“What do you feel like for dinner?”
If you live with someone, you probably say and hear that pretty often. And while it may not be a source of true conflict, dumb arguments or even just short-term frustration arise often enough to give hack standup comedians fodder for their sets.
Even though I don’t live with anyone, I get meals with friends quite a bit, so the question still comes up frequently. Years ago, I started using this method for choosing a place.
Steps
- Person 1 comes up with a list of five places that sound good enough.
- Person 2 eliminates two places from the list, narrowing it down to three.
- Person 1 chooses the final spot from the remaining three.
Guidelines
- This process should only be started after both people have said they don’t have a specific place in mind. If someone wants to go somewhere, go there.
- At any point, either person is free to stop everything and say, “Nevermind, I want to go here.” The process is not sacrosanct: its purpose is to produce a decision, so if one is arrived at before the last step, that’s great.
- No vetos outside of the described narrowing process. If the other person doesn’t like a place, they can eliminate it during their turn. If they dislike literally every option chosen by the other person so much that they refuse to eat at any of them, an open conversation about food preferences needs to happen.
- Switch up who goes first.
- If coming up with five options in the first step is too cumbersome or doesn’t provide enough value, you can shorten the process: Person 1 comes up with three options, then Person 2 chooses the final spot from those three.
Comments
This is nothing revolutionary or incredibly clever; if there’s any magic, it’s the boundary definition in the first step. The “problem” with the question in a privileged first-world nation often comes down to option paralysis: if neither person can think of anything that sounds significantly better than anything else, that leaves dozens or even hundreds of restaurants that are all effectively equal.

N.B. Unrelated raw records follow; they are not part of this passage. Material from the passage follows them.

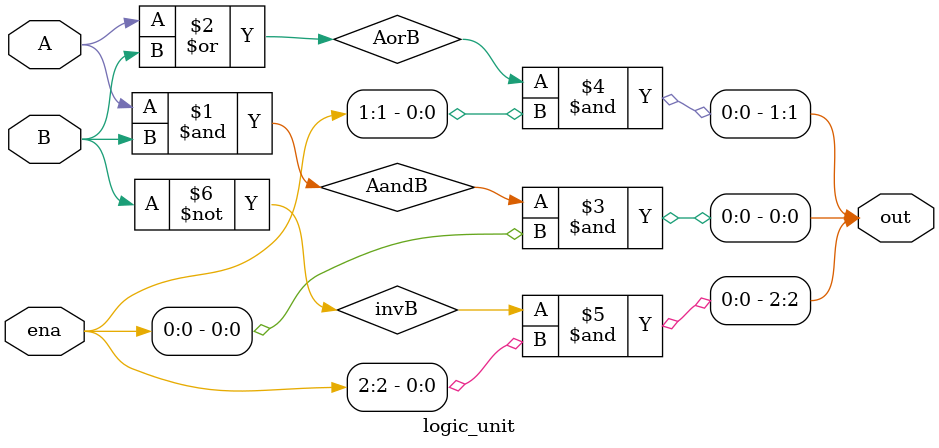
<source format=v>
	module logic_unit (out, ena, A, B);
	input A, B;
	input [2:0] ena;
	output [2:0] out;
	wire AandB, AorB, invB;

	and (AandB, A, B);
	or  (AorB, A, B);
	not (invB, B);

	and (out[0], AandB, ena[0]);
	and (out[1], AorB, ena[1]);
	and (out[2], invB, ena[2]);
	endmodule

</source>
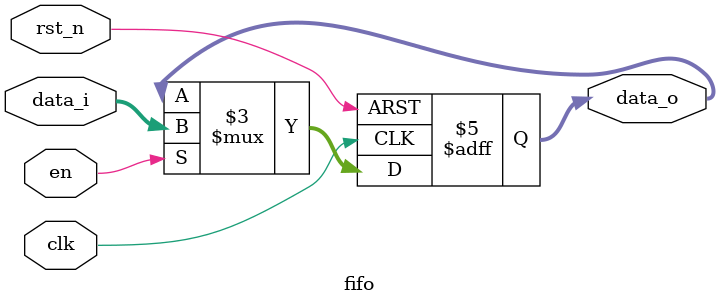
<source format=v>
module fifo 
#( parameter FIFO_WIDTH = 8) ( /*AUTOARG*/
   // Outputs
   data_o,
   // Inputs
   clk, rst_n, en, data_i
   ) ;
   input  clk;
   input  rst_n;
   input  en;

   input [FIFO_WIDTH-1:0]  data_i;
   output [FIFO_WIDTH-1:0]  data_o;

   reg [FIFO_WIDTH-1:0] data_o;

   always @(posedge clk or negedge rst_n)begin
      if(!rst_n) begin
         data_o <= 'b0;
      end else begin
         if(en) begin
            data_o <= data_i;
         end 
      end
   end

endmodule 

</source>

For people like me, it’s pretty easy to find some combination of static metrics to use for differentiation: distance, overall quality of food, speed of service, cost, etc. But that leads to repetitive choices, and it’s usually not good for one person to decide all (or even most) of the time. Based on conversations with partners and friends, many people don’t naturally dig for differentiation that formally, so this process requires that behavior from Person 1 by forcing them to name five restaurants from the sea of available options.
I’ve found that after doing this a few times, people tend to be more aware of what they don’t want on a given day. “What do you feel like for dinner?” “Nothing sounds especially good, but definitely not burritos or anything fried.” Which is great! The entire goal is to narrow down a large number of options to a manageable number, so anything that contributes to that process is positive.
On the other side, it’s also quite common for someone to hear the name of a place and realize it’s exactly what they want that night, especially if Person 1 thinks out loud while building their initial list. Again: they are encourage to announce their choice and stop the process.
This obviously only works well if both people are at least minimally considerate of the other person’s preferences. If one person consistently presents initial lists filled with options that the other person has told them they don’t like, there may be deeper issues to address.